When a letter writer is addressing a technical issue such as the Carlisle Cranberry Bog water question, it would be helpful if the writer would give his or her credentials or experience on the topic being discussed or at least the source of conflicting information so readers could evaluate all sides of the issue.

The Mosquito's Letters to the Editor column should not be used as a "chat room." When a resident takes issue with the actions of a town board, much more can be accomplished by first talking directly with the committee involved and only as a last resort writing a letter to the editor.



Building A Sense of Community

What do we mean when we talk about a sense of community? Do we mean that geographically we reside in Carlisle? Do we mean we are diverse but have values and priorities in common? Who are we and who do we want to be? How in communion are we?

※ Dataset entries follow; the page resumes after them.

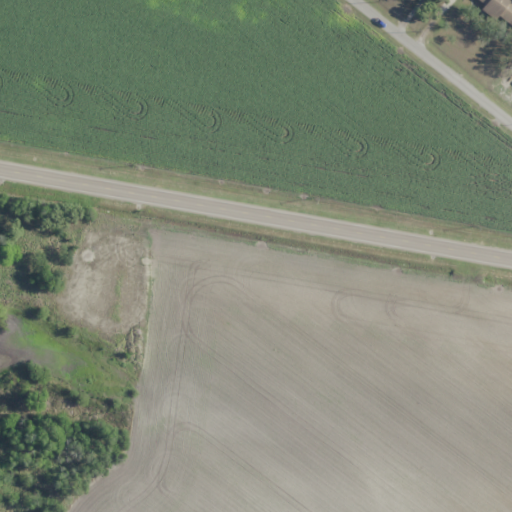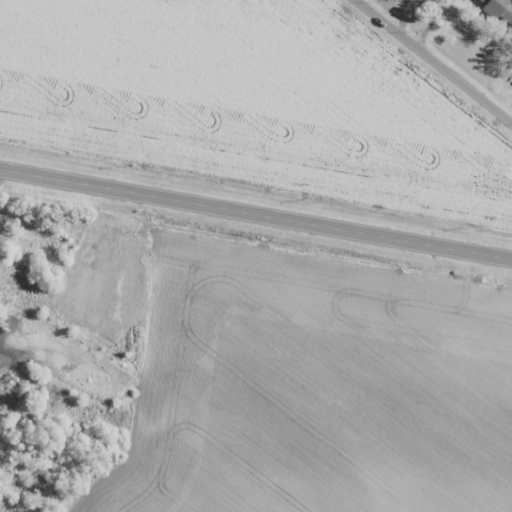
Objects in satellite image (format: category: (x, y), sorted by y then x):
building: (497, 9)
road: (435, 58)
road: (256, 215)
crop: (299, 380)
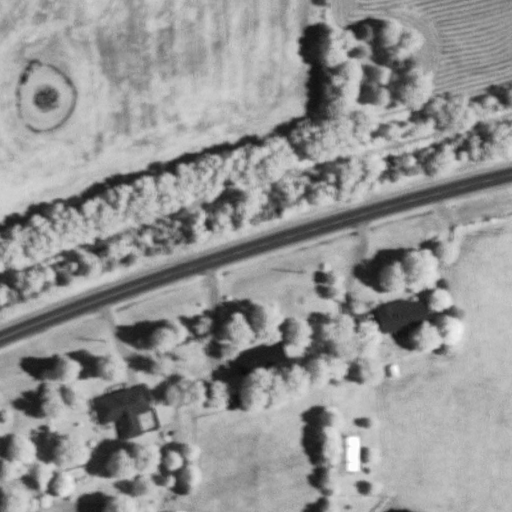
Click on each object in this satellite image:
railway: (251, 181)
road: (250, 243)
building: (398, 315)
building: (256, 359)
building: (119, 410)
building: (342, 454)
building: (169, 511)
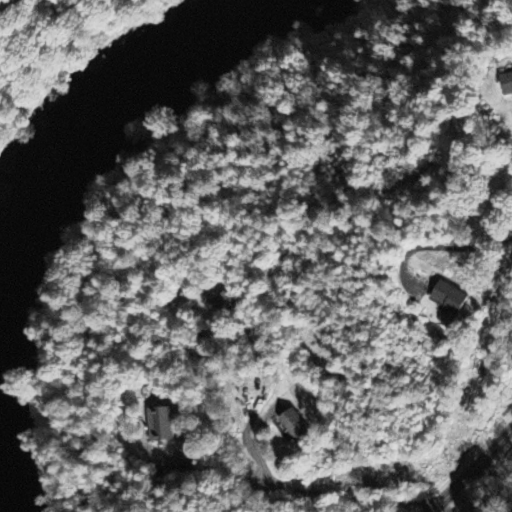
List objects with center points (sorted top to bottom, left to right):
road: (4, 3)
building: (507, 81)
building: (498, 197)
river: (41, 214)
road: (435, 245)
building: (449, 295)
building: (448, 299)
building: (223, 305)
building: (159, 426)
building: (294, 426)
road: (470, 469)
road: (292, 488)
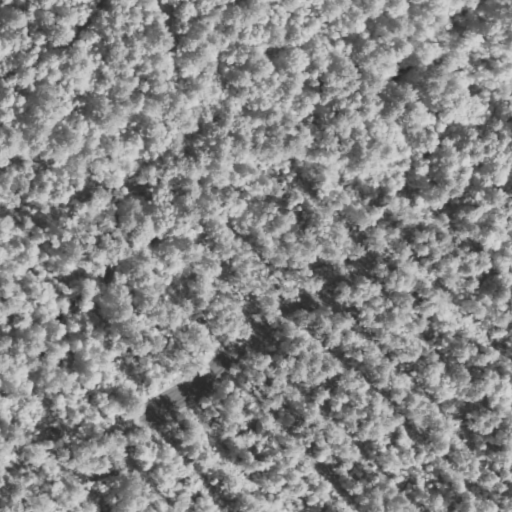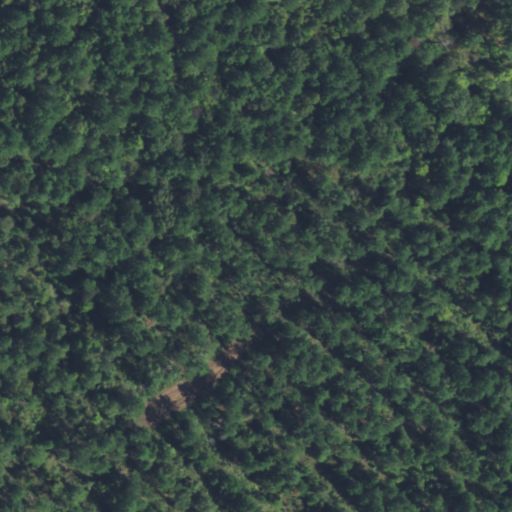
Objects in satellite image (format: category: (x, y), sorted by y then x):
road: (495, 461)
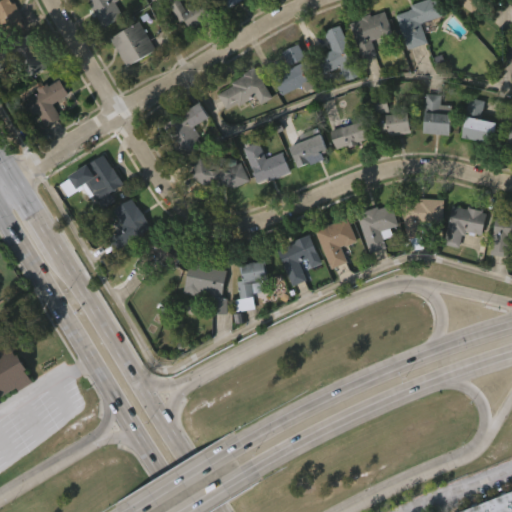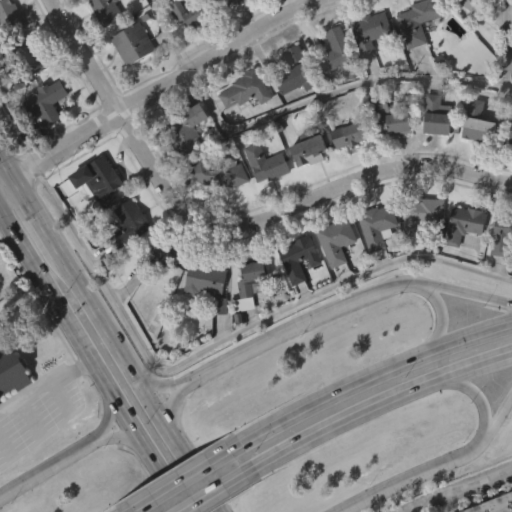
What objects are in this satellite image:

I believe a sense of community requires that both the perception and the reality is a community that invites, welcomes and needs the participation of its citizenry.

From this perspective, is there a sense of community in Carlisle? Or perhaps a better question, what more can we do to improve our sense of community? Are we as open to different people and new ways and ideas as we think we are? Some have suggested that "new people" or a "commuting population not tied to the town" reduces the sense of community. What resources do we have in place to include these citizens of our town? Is it their responsibility to seek out involvement, or do we need a more active outreach to them? I believe we can do more to support their participation in our community.

How resources are allocated and how we provide support to each other tells a lot about our community. We should examine what we are supporting and what we aren't. Are we overlooking something important that would bring the community together? Is the distribution of town resources balanced or lopsided? What messages are we sending by the choices we are making? Are our actions in allocating resources aligned with the goal of supporting diversity and enhancing a sense of community?

When we don't protect the right of citizens to be heard, or worse, silence them, we are not fostering their participation in town affairs. When we schedule town activities without regard for days or times that exclude certain populations, we aren't supporting a sense of community. When our school has classroom/cafeteria space available that is needed for town programs and chooses not to make it available, we miss an opportunity to foster community. When we all aren't concerned about the town's water quality, we aren't acting as a community. When town and organizational dinners exclude certain populations for dietary reasons, we aren't being welcoming. When we ignore transportation issues, we exclude populations who cannot drive. When we don't provide affordable housing, we exclude limited income families. In fact, lack of transportation and affordable housing may not only exclude people from coming to town, but may force Carlisle residents to leave if their circumstances change. Is this community? Is this who we want to be?

I propose that we need to listen more respectfully, even when what is being said is hard for us to hear. We need to work hard to avoid polarizing a situation, and reread the Marshall Simonds interview (Mosquito, 2/11/00) as many times as it takes for his wisdom to sink in. We need as a people and as a town to avoid being myopic in our attitudes, goals, thinking and planning. We need to be more mindful of what our choices include and exclude. We need to share resources and make more efficient use of them.

Without being dedicated to promoting diversity, we cannot foster a sense of community. If we can create an active, diverse, participating community, we are all winners. If we cannot, we are all losers.